The writer lived with his parents even as an adult and they constantly moved homes, the reason why you shouldn’t doubt the Czechs who point at different buildings at the same time when asked about Kafka’s residence. One of his most famous homes is in Parizka 30, the apartment in which he lived when he wrote what is considered his masterpiece, The Metamorphosis. The building was torn down in 1945 and the luxury hotel InterContinental stands there today. The last house the writer is believed to have stayed in was the one at 16 Dlouha, where he wrote a large part of his novel The Trial. However, as the street below his house was forever noisy, Kafka is known to have taken refuge in his favourite sister Ottla’s house in Golden Lane within the grounds of the Prague castle. The writer studied law at Charles University, but worked as a clerk for an insurance agency, a job that he thoroughly despised. The office of the insurance company he worked for is now the Hotel Century Old Town Prague (Na Porici 7), complete with a restaurant named after one of Kafka’s fiancees, Felice.

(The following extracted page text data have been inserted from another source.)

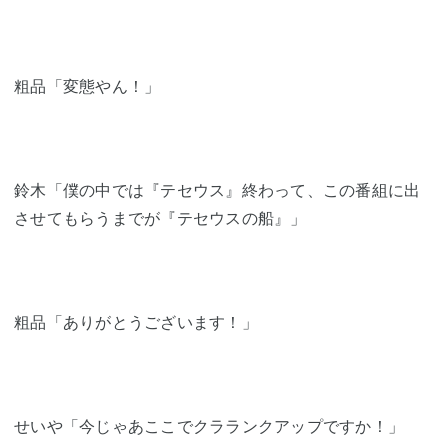
粗品「変態やん！」
鈴木「僕の中では『テセウス』終わって、この番組に出
させてもらうまでが『テセウスの船』」
粗品「ありがとうございます！」
せいや「今じゃあここでクラランクアップですか！」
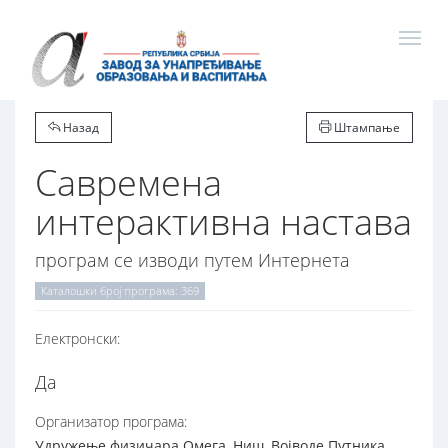
Назад
Штампање
Савремена
интерактивна настава
програм се изводи путем Интернета
Каталошки број програма: 369
Електронски:
Да
Организатор програма:
Удружење физичара Омега, Ниш, Војводе Путника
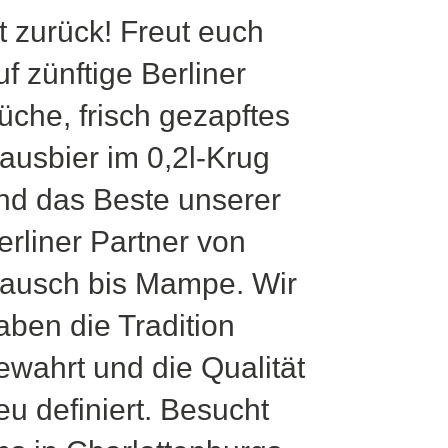
st zurück! Freut euch
uf zünftige Berliner
üche, frisch gezapftes
ausbier im 0,2l-Krug
nd das Beste unserer
erliner Partner von
ausch bis Mampe. Wir
aben die Tradition
ewahrt und die Qualität
eu definiert. Besucht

During a walk down the city’s Jewish Quarters during my initial days in the city, my friend, Gabriela Tvrdikova, who was doubling up as a city guide, took me to the rather intriguing 12-foot Kafka monument that stood in front of the Spanish synagogue. This time, there was no gigantic head. In fact, there was no head at all. Tourists huddled around the statue of an empty suit, with a smaller man—who resembled Kafka—perched comfortably on his shoulder. Gabriela then took me to a building in one of the nearby alleys that housed a Czech restaurant. In Kafka’s time, she told me, trying hard to hide a giggle, the building housed a brothel, which he would often visit to “chat” with the prostitutes who lived and worked there.
The Czechs weren’t always this excited about Kafka or his writings, explained Gabriela as we sipped our hot chocolates at Cafe Louvre, again claimed to be one of Kafka’s favourite haunts. As he wrote in German, not many were familiar with his work, which became even more unpopular following the prevalent anti-German sentiment that World War II had stirred up. In a way, Kafka was resurrected in Prague with the arrival of tourists from the west. The Czechs soon realised that they were sitting on a goldmine and have since then been carefully creating a narrative that celebrates the writer and his life in the city.
The final spot a regular Kafka walk would take you to is the New Jewish Cemetery where the writer is buried. Locals and guides would give you exact directions—"turn right at the 21st row in the east, then left and it’s the last one on the block"—on where to find Kafka’s resting place. After having moved to Berlin in the 20s, Kafka contracted tuberculosis so severe that at one point his throat closed in a way that he could no longer eat. Kafka died in Vienna on June 3, 1924, and his body was brought back to Prague and laid to rest near his parents’ grave.
Truth be told, I have not been here yet, for the fear of the experience being too Kafka-esque, if you may. Instead, I chose to head to the Franz Kafka Museum in the city’s Lesser Town and delve into the many stories that laboriously try to tie together the city with the writer. As I walked through the many exhibits from Kafka’s life on display at the permanent exhibition at the museum titled The City Of K, I couldn’t help but wonder if Kafka, the self-doubting loner that he was known to be, would have appreciated all this grandeur. Would he be comfortable being part of the city’s kitsch? Maybe the answer to this lies at the writer’s resting place. I would imagine that on listening intently at the foot of his grave, one would be able to hear, in true Kafka style, a self-effacing chuckle or two.